EXTRAIT:
----
Être de genre féminin prédispose à une récidive d’infarctus. C’est la conclusion étonnante d’une étude pancanadienne dirigée par Louise Pilote, chercheuse clinicienne à l’Institut de recherche du Centre universitaire de santé McGill. Alors que la médecine réalise que les différences biologiques – liées au sexe – entre les hommes et les femmes doivent être prises en compte pour évaluer les symptômes et les facteurs de risque de nombreuses maladies, ou encore, pour adapter les médicaments, Louise Pilote propose d’ajouter le genre – lié à l’identité, au rôle et au statut dans la société – comme déterminant de la santé.
----
ENTRÉES À EXAMINER:

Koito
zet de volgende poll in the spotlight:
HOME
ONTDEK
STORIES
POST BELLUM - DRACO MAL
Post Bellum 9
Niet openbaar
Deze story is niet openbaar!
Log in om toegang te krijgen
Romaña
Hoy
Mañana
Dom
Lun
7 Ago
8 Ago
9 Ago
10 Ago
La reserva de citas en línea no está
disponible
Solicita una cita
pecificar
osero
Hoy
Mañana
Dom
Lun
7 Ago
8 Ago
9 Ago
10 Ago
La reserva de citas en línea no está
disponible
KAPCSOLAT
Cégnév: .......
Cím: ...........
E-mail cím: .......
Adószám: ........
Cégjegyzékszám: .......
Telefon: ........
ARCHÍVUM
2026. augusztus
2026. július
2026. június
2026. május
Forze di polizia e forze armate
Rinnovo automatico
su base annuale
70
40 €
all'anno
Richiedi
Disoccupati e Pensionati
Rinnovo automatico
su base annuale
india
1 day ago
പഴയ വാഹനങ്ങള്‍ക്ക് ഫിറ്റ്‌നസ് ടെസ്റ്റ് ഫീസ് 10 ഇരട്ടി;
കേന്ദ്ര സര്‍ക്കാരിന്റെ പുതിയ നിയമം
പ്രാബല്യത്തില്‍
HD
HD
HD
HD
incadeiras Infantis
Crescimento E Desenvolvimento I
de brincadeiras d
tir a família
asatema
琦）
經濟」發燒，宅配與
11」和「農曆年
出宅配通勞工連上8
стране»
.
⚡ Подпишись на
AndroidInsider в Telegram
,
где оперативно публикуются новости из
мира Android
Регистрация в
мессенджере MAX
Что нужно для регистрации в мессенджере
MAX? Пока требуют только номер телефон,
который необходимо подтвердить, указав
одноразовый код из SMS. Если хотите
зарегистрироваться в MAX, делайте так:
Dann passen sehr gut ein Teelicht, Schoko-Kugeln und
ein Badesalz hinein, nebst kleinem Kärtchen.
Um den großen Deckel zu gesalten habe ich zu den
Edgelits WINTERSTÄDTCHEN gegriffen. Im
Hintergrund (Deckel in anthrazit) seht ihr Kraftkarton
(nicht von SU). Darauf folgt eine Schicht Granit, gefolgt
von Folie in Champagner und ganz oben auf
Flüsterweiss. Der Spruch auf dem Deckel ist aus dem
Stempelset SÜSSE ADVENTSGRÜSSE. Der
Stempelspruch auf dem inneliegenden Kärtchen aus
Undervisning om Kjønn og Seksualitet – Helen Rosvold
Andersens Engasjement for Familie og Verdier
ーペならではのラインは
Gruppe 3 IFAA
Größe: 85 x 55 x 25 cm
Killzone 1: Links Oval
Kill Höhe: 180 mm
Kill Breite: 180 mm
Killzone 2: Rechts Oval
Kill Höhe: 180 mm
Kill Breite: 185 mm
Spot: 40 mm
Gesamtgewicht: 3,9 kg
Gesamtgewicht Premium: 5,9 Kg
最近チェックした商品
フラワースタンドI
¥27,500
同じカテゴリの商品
----
CONSIGNE 1:
Citez le passage de l'extrait sur la récidive d'infarctus qui commence par « Être de genre » et se termine par « de la santé. ».
CONSIGNE 2:
D'après l'extrait sur la récidive d'infarctus :
(a) Qui dirige l'étude pancanadienne ?
(b) Selon la conclusion de l'étude, qu'est-ce qui prédispose à une récidive d'infarctus ?
(c) À quoi le genre est-il lié ?
CONSIGNE 3:
Rédigez la suite de l'extrait sur la récidive d'infarctus à partir de sa dernière phrase.

RÉPONSE ATTENDUE 1:
Être de genre féminin prédispose à une récidive d’infarctus. C’est la conclusion étonnante d’une étude pancanadienne dirigée par Louise Pilote, chercheuse clinicienne à l’Institut de recherche du Centre universitaire de santé McGill. Alors que la médecine réalise que les différences biologiques – liées au sexe – entre les hommes et les femmes doivent être prises en compte pour évaluer les symptômes et les facteurs de risque de nombreuses maladies, ou encore, pour adapter les médicaments, Louise Pilote propose d’ajouter le genre – lié à l’identité, au rôle et au statut dans la société – comme déterminant de la santé.

RÉPONSE ATTENDUE 2:
(a) Louise Pilote, chercheuse clinicienne à l'Institut de recherche du Centre universitaire de santé McGill.
(b) Être de genre féminin.
(c) À l'identité, au rôle et au statut dans la société.

RÉPONSE ATTENDUE 3:
Selon les études épidémiologiques, qui s’intéressent à la santé des populations, le risque de subir un infarctus est plus élevé chez les hommes que chez les femmes. Pourtant, en suivant 1500 Canadiens âgés de 18 à 55 ans ayant subi un infarctus, Louise Pilote et ses collègues ont remarqué que le risque de récidive était plus élevé chez les jeunes femmes. « J’ai alors pensé qu’on identifierait un gène inconnu de prédisposition à un deuxième infarctus, révèle la professeure de médecine à l’Université McGill. Mais nous avons plutôt trouvé un lien avec un profil de caractéristiques traditionnellement attribuées aux femmes. » Ainsi, un homme ou une femme qui gèrent majoritairement les tâches ménagères et le soin des enfants, qui adaptent leur carrière à la famille ou qui possèdent des traits de personnalité typiquement féminins ont  plus de risques de refaire un infarctus dans l’année suivant le premier. Pourquoi?  Louise Pilote pointe du doigt le niveau d’anxiété plus élevé, lié à la conciliation travail-famille et à un revenu plus faible, qui rend leur convalescence plus difficile que pour des adultes de genre masculin.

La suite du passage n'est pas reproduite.